LLNL/UEDGE

Segfault for ictnunk=1 when case is converged

holm10 opened this issue · 7 comments

holm10 commented

Describe the bug
When a case is converged (fnrm < ftol) and icntnunk is set to 1, the following exmain call causes a segfault

To Reproduce

  1. Navigate to a case that is converged
  2. Ensure the case is well converged by executing exmain until fnrm<ftol
  3. Set bbb.ictnunk=1
  4. Call exmain
  5. Segfault occurs

For the Slab_geometry test case in the pytests, the following commands will reproduce the bug:
from rd_slabH_in_w_h5 import *;bbb.exmain();bbb.exmain();bbb.icntnunk=1;bbb.exmain()

Expected behavior
Execute exmain, print initial fnrm, set iterm=1, return to prompt

Additional context
Has been encountered by several users at various points of using the code, most commonly associated with time-dependent runs where ictnunk is actively switched on and off. Bug does not appear to occur for basis versions.

holm10 commented

Bug traced to odesetup.m conditional:

if (icntnunk==1 .and. ijactot<=1 .and. svrpkg=='nksol') then

Segfault occurs due to xerrab call at:
call xerrab('**Error: need initial Jacobian-pair for icntnunk=1')

Using this information, the expected behavior can be achieved by executing the following commands in the Slab_geometry test directory:
bbb.exmain();bbb.exmain();bbb.icntnunk=1;bbb.ijactot=2;bbb.exmain()
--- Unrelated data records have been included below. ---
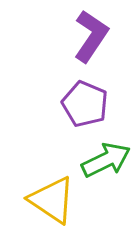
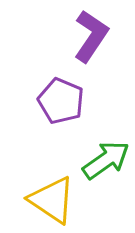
purple pentagon: moved 24 px left, 3 px up
green arrow: rotated 9 degrees counterclockwise
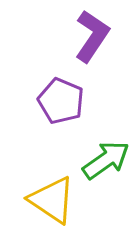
purple L-shape: moved 1 px right
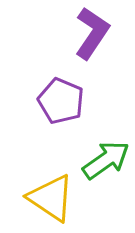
purple L-shape: moved 3 px up
yellow triangle: moved 1 px left, 2 px up
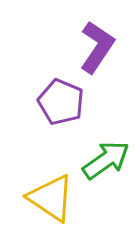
purple L-shape: moved 5 px right, 14 px down
purple pentagon: moved 1 px down
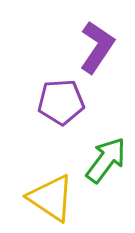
purple pentagon: rotated 27 degrees counterclockwise
green arrow: rotated 18 degrees counterclockwise
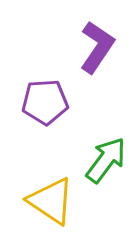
purple pentagon: moved 16 px left
yellow triangle: moved 3 px down
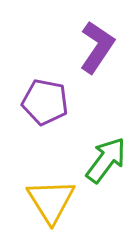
purple pentagon: rotated 15 degrees clockwise
yellow triangle: rotated 24 degrees clockwise
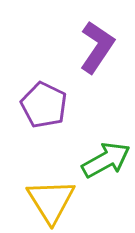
purple pentagon: moved 1 px left, 3 px down; rotated 15 degrees clockwise
green arrow: rotated 24 degrees clockwise
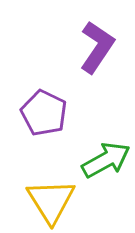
purple pentagon: moved 8 px down
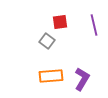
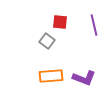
red square: rotated 14 degrees clockwise
purple L-shape: moved 2 px right, 1 px up; rotated 80 degrees clockwise
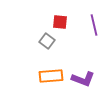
purple L-shape: moved 1 px left, 1 px down
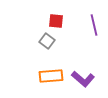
red square: moved 4 px left, 1 px up
purple L-shape: rotated 20 degrees clockwise
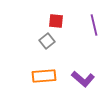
gray square: rotated 14 degrees clockwise
orange rectangle: moved 7 px left
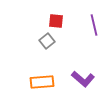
orange rectangle: moved 2 px left, 6 px down
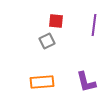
purple line: rotated 20 degrees clockwise
gray square: rotated 14 degrees clockwise
purple L-shape: moved 3 px right, 3 px down; rotated 35 degrees clockwise
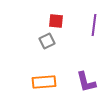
orange rectangle: moved 2 px right
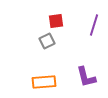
red square: rotated 14 degrees counterclockwise
purple line: rotated 10 degrees clockwise
purple L-shape: moved 5 px up
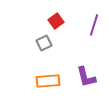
red square: rotated 28 degrees counterclockwise
gray square: moved 3 px left, 2 px down
orange rectangle: moved 4 px right, 1 px up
It appears the issue is with ijactot. Presumably, this flag exists to ensure there exists an Jacobian before trying to continue the code execution under the assumption that there is one using icntunk=1. However, it is not clear to me why ijactot=1 is insufficient for the routine to proceed.

holm10 commented

On a general note, xerrab calls in the Python version seems to induce Segfaults rather than the expected behavior of printing the error message and returning to prompt. This should probably be fixed.

holm10 commented

The following line(s) appears to explicitly prohibit ijactot from exeeding 1:

c -- Reinitialize ijactot if icntnunk = 0; prevents ijactot=2 by 2 exmain

However, after the first exmain call, ijactot=2. It appears ijactot is only advaced in calc_jac:
ijactot = ijactot + 1 #note: ijactot set 0 in exmain if icntnunk=0

During the first exmain-call there are 2 Jacobian updates, explaining why ijactot=2. This means exmain can be executed with icntnunk=1 only after calls when more than one Jacobian update was necessary to obtain convergence.

holm10 commented

The suggested solution is to change the conditional on icntnunk=1 to ijactot<1. I don't see why more than one Jacobian evaluation is necessary for exmain calls with icntnunk=1.

holm10 commented

One issue is if the Jacobian calculation is aborted mid-execution: in this case, isjactot=1 but the preconditioner is only partially evaluated, leading to errors if doing an exmain call with ictnunk=1 immediately after aborting, if the conditional is relaxed to ijactot<1. This is due to ijactot += 1 occurring at the beginning of subroutine jac_calc, rather than upon successful completion:

ijactot = ijactot + 1 #note: ijactot set 0 in exmain if icntnunk=0

Moving the above line to aroundabouts here would solve this issue:
jcsc(neq+1) = nnz

However, failing the conditional and causing a xerrab will still segfault, which is a different issue that needs to be resolved

holm10 commented

Suggested fix implemented and tested. Closing as resolved.

This has the same underlying cause as #49. See that item for details.